"There are no straight lines in life," says my friend sitting across from me, resting his elbows on the checkered table-cloth staring out past his coffee mug through the restaurant window. "What do you mean? You've had a pretty linear trajectory of success!" I reply, rubbing in the fact that he has just left me in Toronto, for the greener pastures of New York City. "Plus, the lines of these squares," I say pointing to the red and white table-cloth, "are pretty perfect". "That's exactly it, " he says, "these lines only look perfect from a distance; and my life looks like a well-executed plan. But from the inside, there are no straight lines. With a microscope you could easily see the imperfections of the lines on this table-cloth, and if you ever sat with me on one of the countless days, when I had no clue where I was going, and was filled with doubt and uncertainty, you would see that my life only looks like a straight line in hindsight: these are all optical and perceptive illusions."

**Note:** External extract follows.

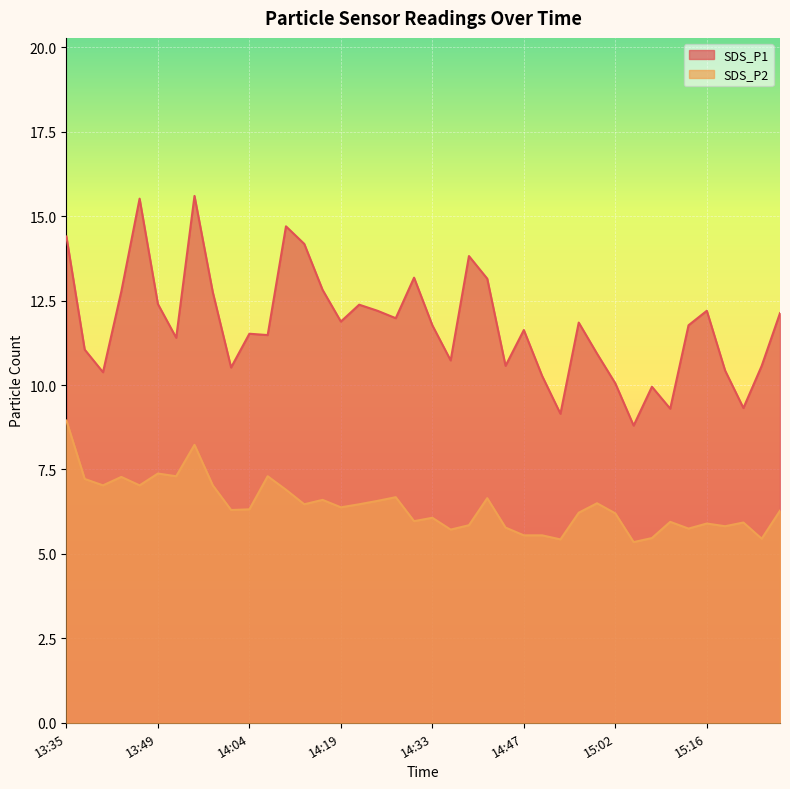

What position from the left is 14:44?

25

"Remember when I visited you in New York," I say, "and we went to hear Henry Rollins talk about his new book of photography. I think he was saying the same thing. Looking back on his career now, everything fits together, his music, his message, his publishing company and now his photography; but amidst this process, he didn't know what the fuck was going to happen, or where he would end up."
"Exactly, Rollins was articulating this very same idea; from the outside, we like to look at successful people and imagine that they knew where they would end up, nay, planned where they would be, from the start. This is a perfect way for us to stay paralyzed by fear, to make ourselves feel bad about not knowing where we are going, but the truth is, no one does: there are no straight lines, and that's perfectly okay."
I looked down at the table-cloth and noticed how the red and white threads had bled together in the tight weave, almost creating a soft pink blur at where they met, not a crisp line separating the two squares. I looked up at my friend, and saw how I had built up this idea of his life, being so perfect, so planned and so expertly executed, and noticed how I have held this illusion against the map of my life, at times using it as inspiration, but also fueling my doubt and insecurity.
Then I saw the soft blur of both our lives, the red and the white, the successes and failures, the dreams and realities, the dropped threads and the inconsistent patterns woven through decades of wondering, and wandering. There are no straight lines in life, no clear-cut paths, no red and white, we exist in at the soft meeting point of will and surrender, moving though life leaving a luminescent pink blur as we follow our truth.